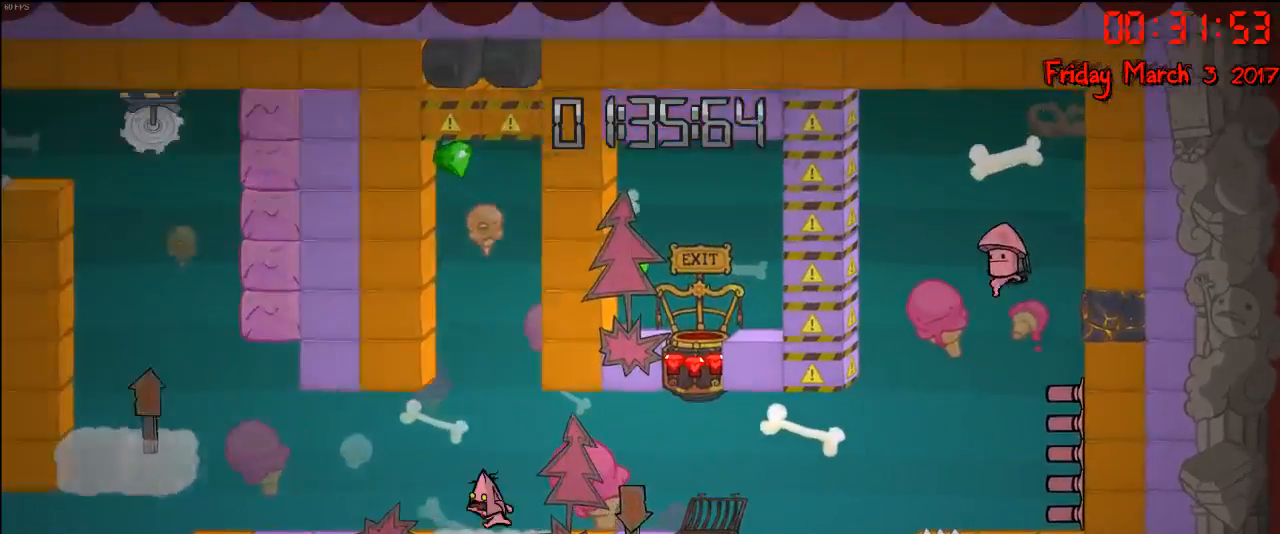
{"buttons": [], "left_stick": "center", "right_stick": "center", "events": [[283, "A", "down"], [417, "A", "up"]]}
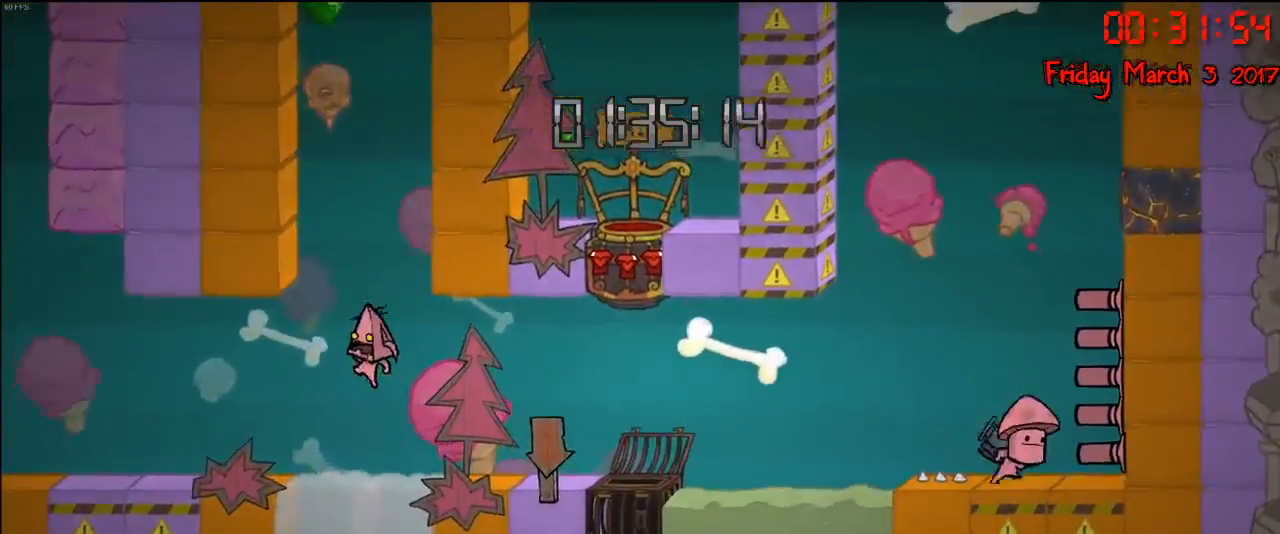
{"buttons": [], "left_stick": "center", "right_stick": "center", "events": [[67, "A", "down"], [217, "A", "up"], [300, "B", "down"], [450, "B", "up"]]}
* * *
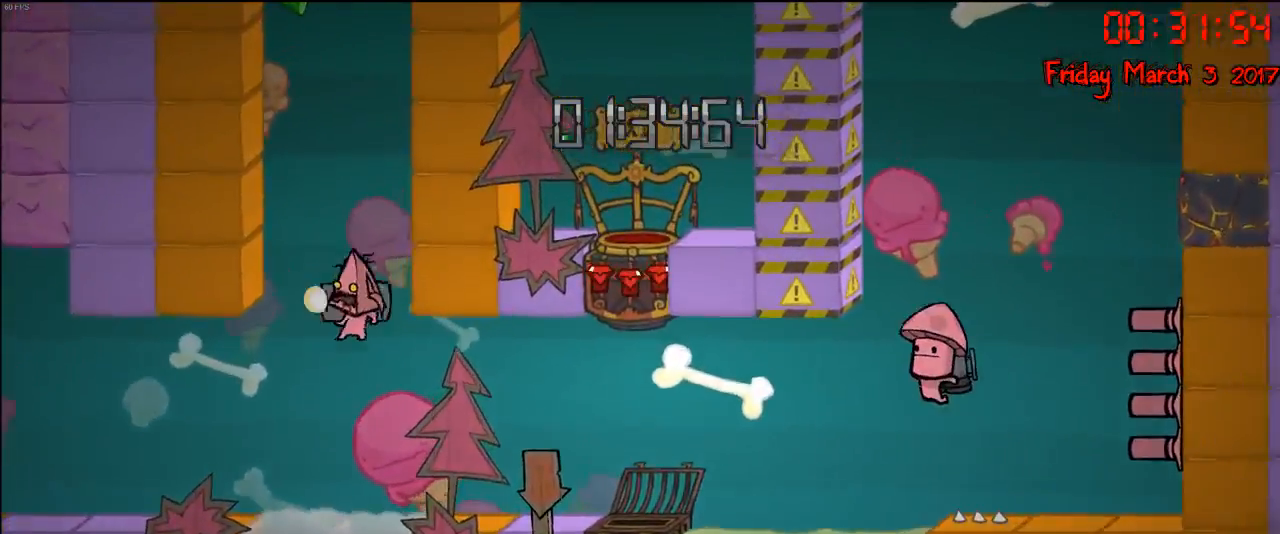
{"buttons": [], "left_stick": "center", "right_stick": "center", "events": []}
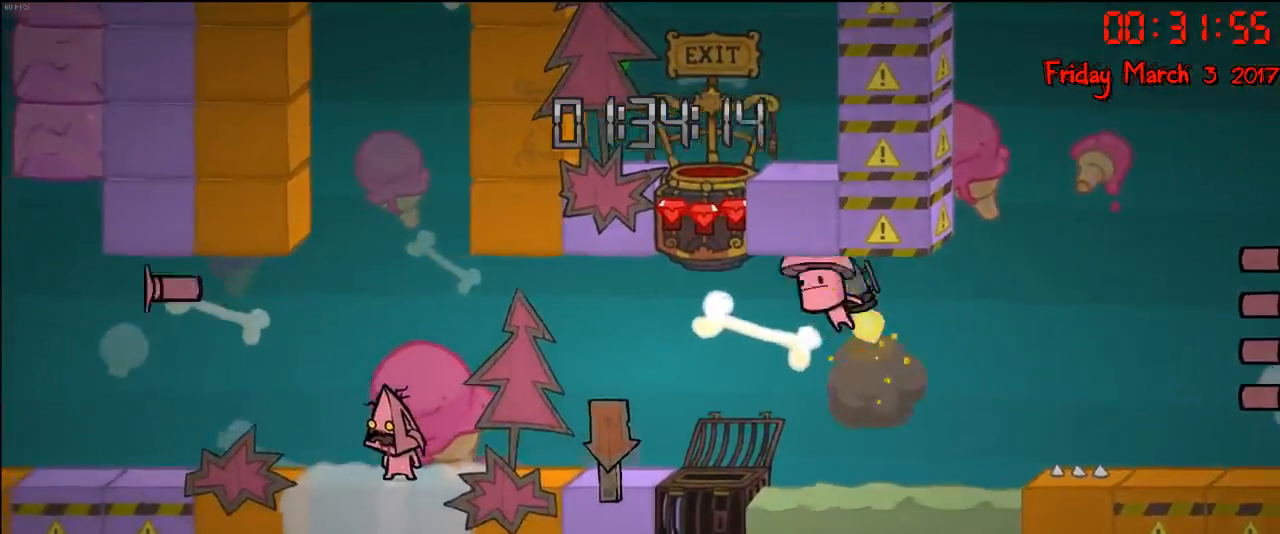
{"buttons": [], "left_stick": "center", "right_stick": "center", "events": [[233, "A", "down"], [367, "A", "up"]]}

_YOUR TASK_.
Every line with the string "down" in the material should be returned.

_TASK ANSWER_.
{"buttons": [], "left_stick": "center", "right_stick": "center", "events": [[283, "A", "down"], [417, "A", "up"]]}
{"buttons": [], "left_stick": "center", "right_stick": "center", "events": [[67, "A", "down"], [217, "A", "up"], [300, "B", "down"], [450, "B", "up"]]}
{"buttons": [], "left_stick": "center", "right_stick": "center", "events": [[233, "A", "down"], [367, "A", "up"]]}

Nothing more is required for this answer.